Driving through the Allegheny Mountains in the old car gives a hint of what it was like in the past. In a new car you may not notice that at the bottom of most hills the road will invariably curve to the right or left before it starts up the other side. This prevents you from getting a "run" at the hill, which in turn means shifting into second half way up the other side.
After touring Greensburg, Latrobe, and Bedford, Pennsylvania we came to the old Ship Hotel. The hotel was built in 1931 and our car was built in 1930. I'm not sure there is any significance to that fact, but it was fun to think about it. In Chambersburg, Pennsylvania
we found their two Lincoln Highway markers and then it was on through the traffic of Gettysburg and Lancaster.

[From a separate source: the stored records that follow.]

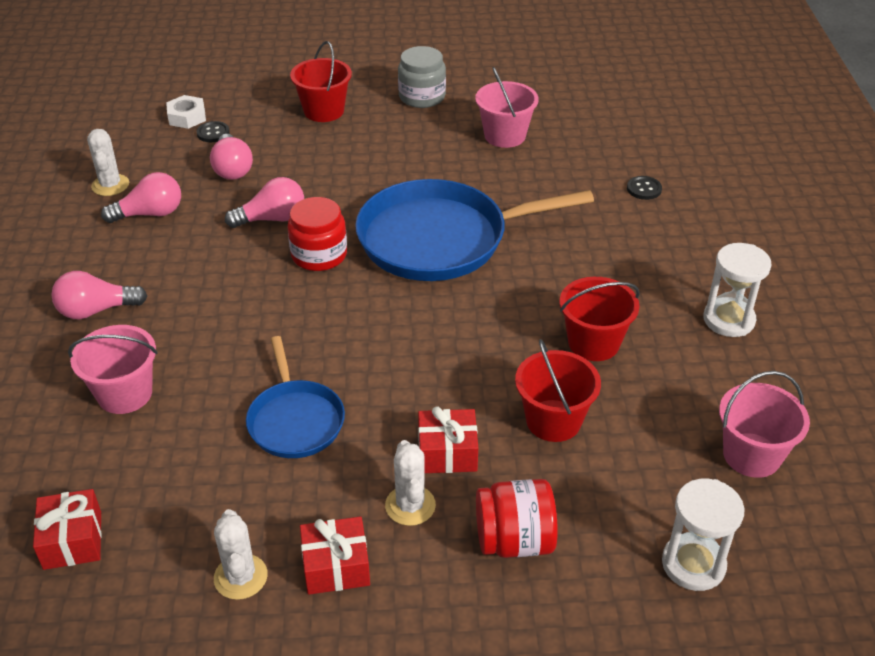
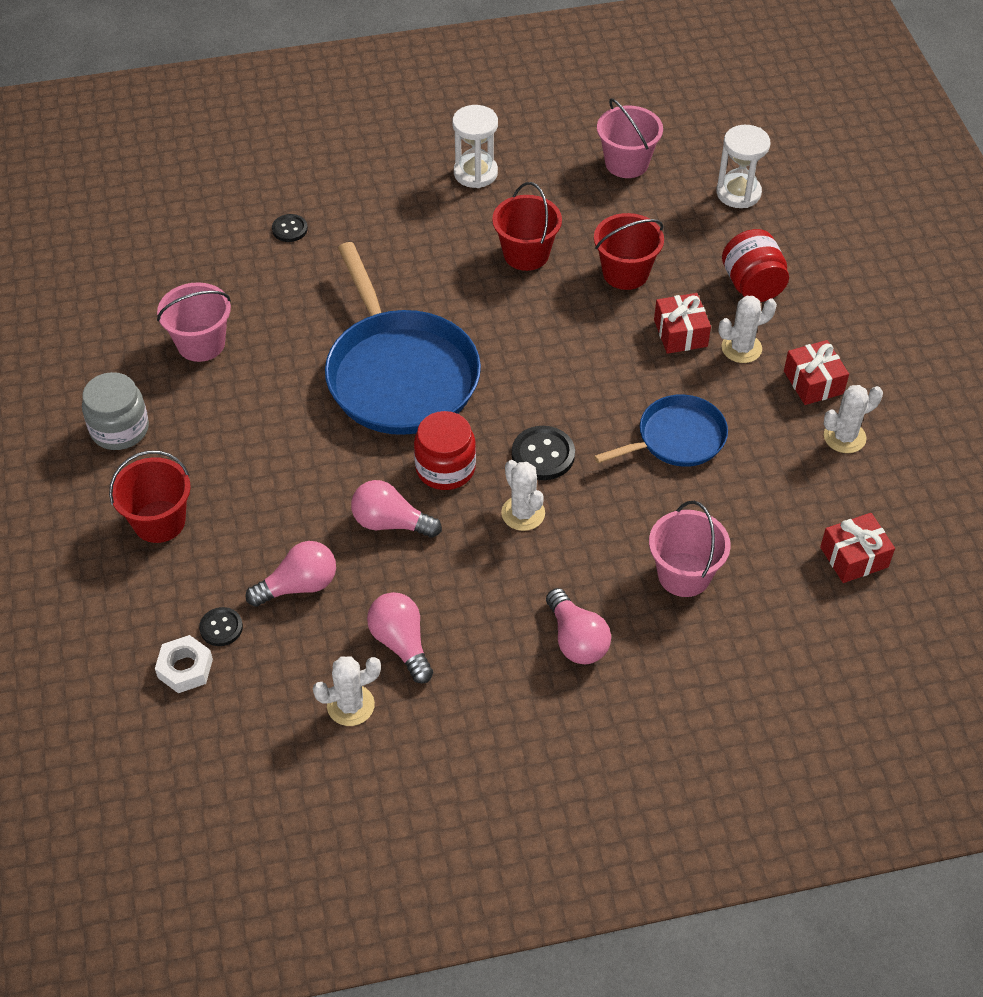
camera: 100 degrees left, 10 degrees up
pink light bulb [225,177,304,228] -> pink light bulb turned 45 degrees counterclockwise [351,480,442,538]
none -> white cactus [501,460,545,531]
none -> black button [512,426,575,480]

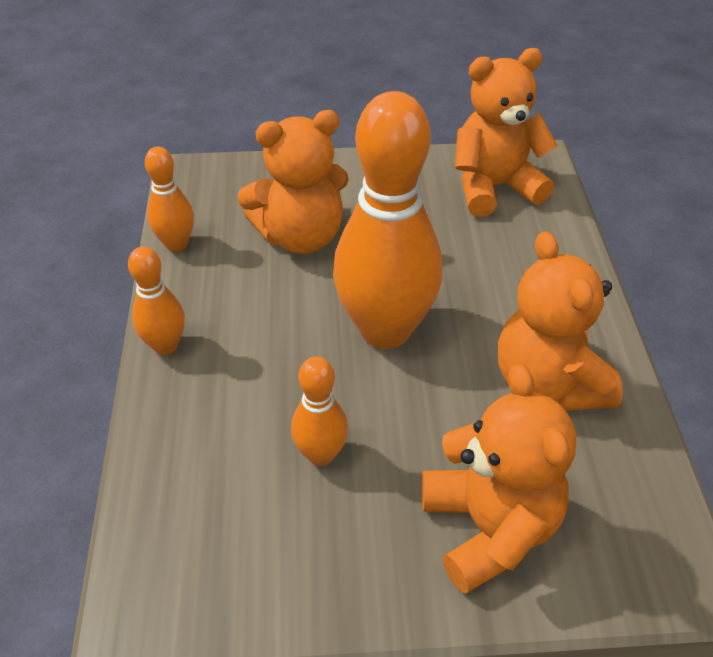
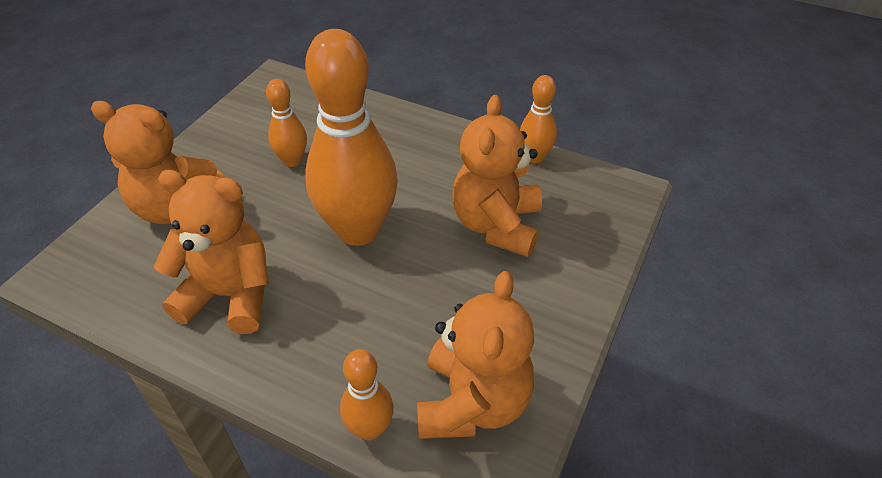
camera: 120 degrees right, 0 degrees up
orange bowling pin [128,246,185,355] -> orange bowling pin moved to [340,349,394,440]

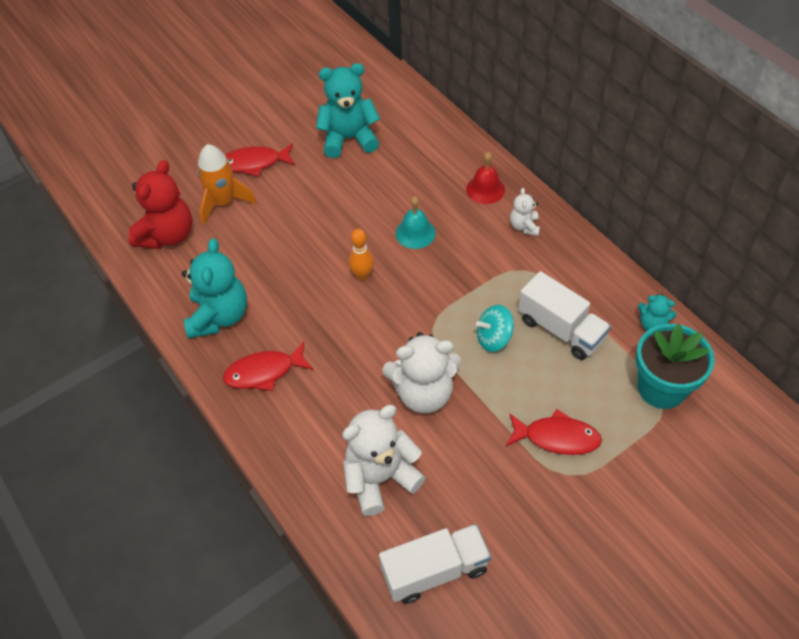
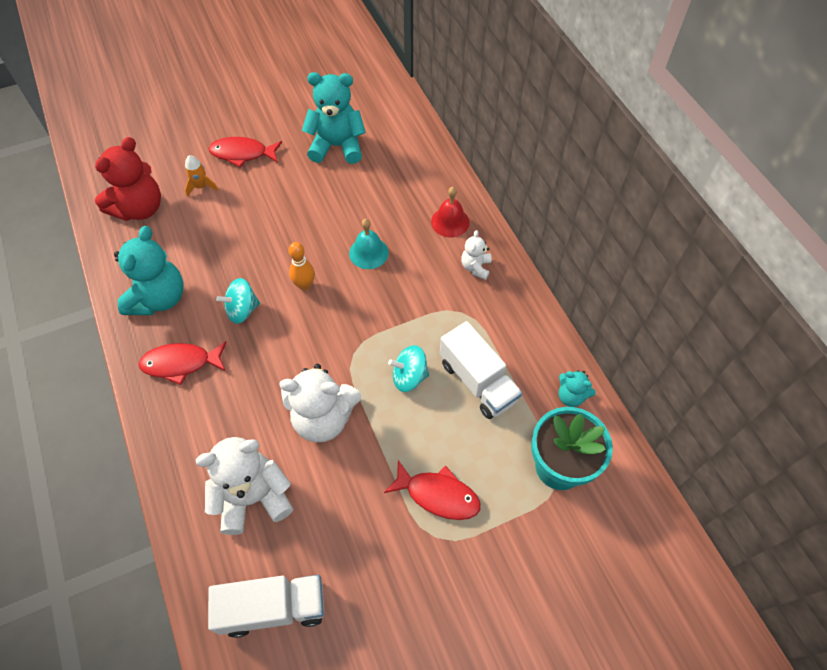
camera: 10 degrees right, 5 degrees up
orange rocket [197,144,257,225] -> orange rocket [185,155,218,197], size x0.57
none -> turquoise spinning top [216,278,260,324]

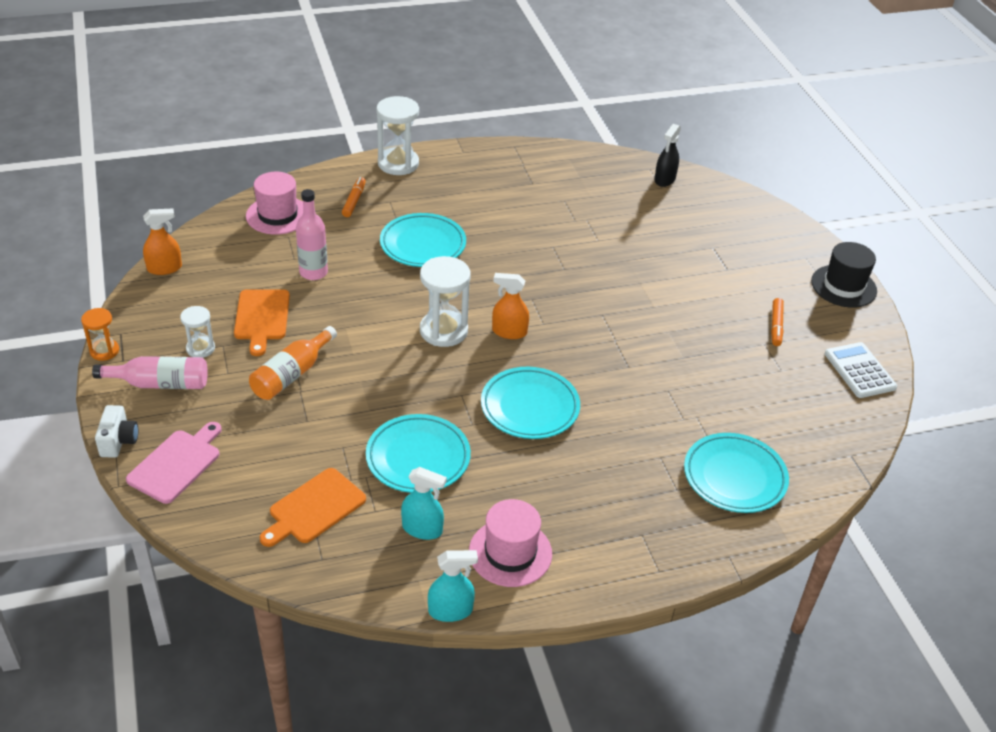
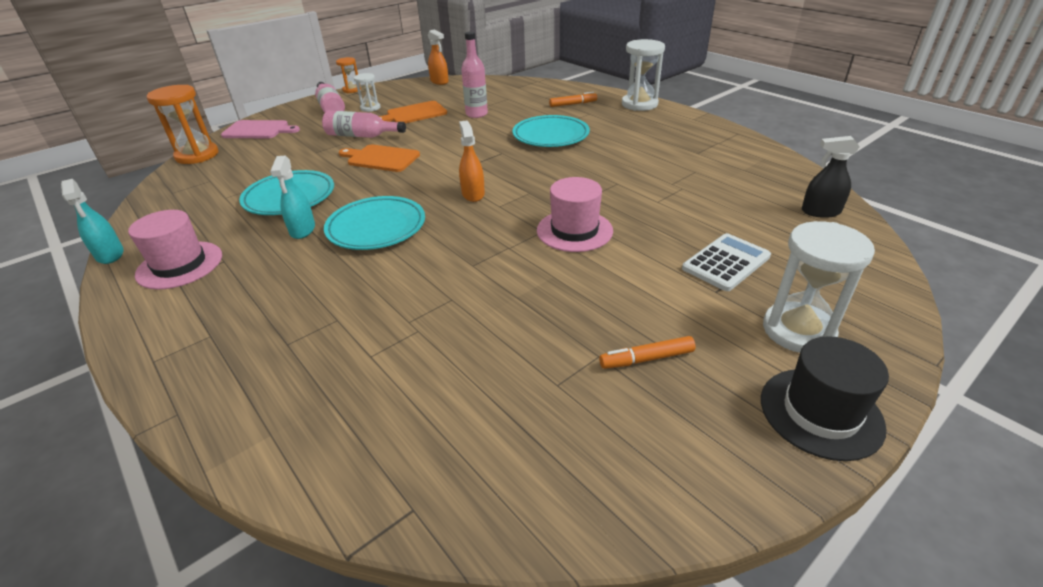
camera: 70 degrees right, 5 degrees down
white camera [95,405,138,458] -> none
pink hat [246,172,303,235] -> pink hat moved to [537,177,613,252]
orange bottle [249,326,337,400] -> pink bottle [322,111,406,138]
orange cutting board [260,468,366,547] -> orange cutting board moved to [339,144,420,172]
turquoise spray bottle [401,467,447,540] -> turquoise spray bottle moved to [270,156,315,239]
white hourglass [420,256,471,347] -> white hourglass moved to [763,221,875,353]
turquoise plate [684,433,789,513] -> none
white calculator [825,342,897,398] -> white calculator moved to [682,233,771,291]
none -> orange hourglass [147,85,219,164]

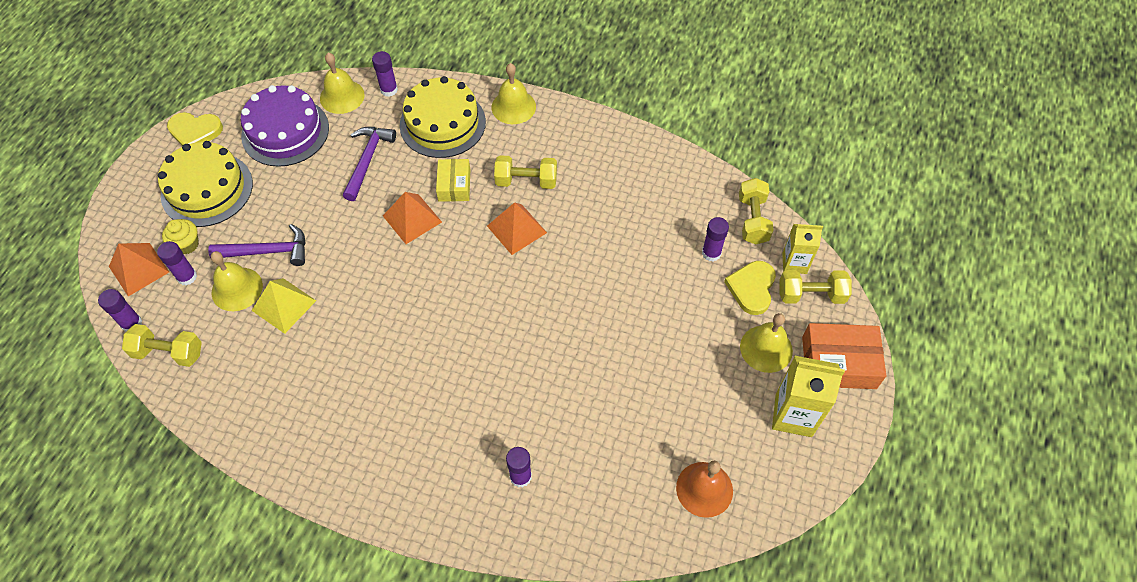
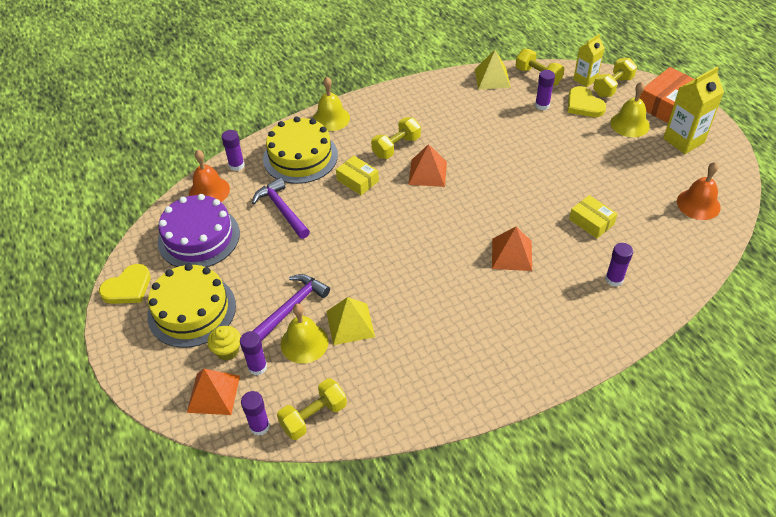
camera: 45 degrees left, 10 degrees down
yellow bell [320,53,365,114] -> orange bell [189,150,230,202]
orange pyramid [383,192,442,244] -> orange pyramid moved to [492,227,532,271]
none -> yellow pyramid [475,50,511,90]
none -> yellow box [569,195,617,239]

Our last day on the Lincoln Highway started out in an early morning fog. It was Sunday and there wasn't much traffic (YET). We got through Philadelphia, found US 1 and were on the way to New York. The sun was out, everything was great, and then, what seemed like every car in the world, met at the entrance of the Lincoln Tunnel. So much for getting to New York on a Sunday to miss the traffic. After going around a couple of blocks we were parked in Times Square. Maybe legally, but I don't think so. We took pictures, answered a lot of questions, and wondered if we could find our way out.
It had taken fifteen days, one water pump, and 3453 miles to get there. We know we didn't see everything, but we saw a lot. We had good weather and good roads. We met lots of good people. We had "done" the Lincoln Highway.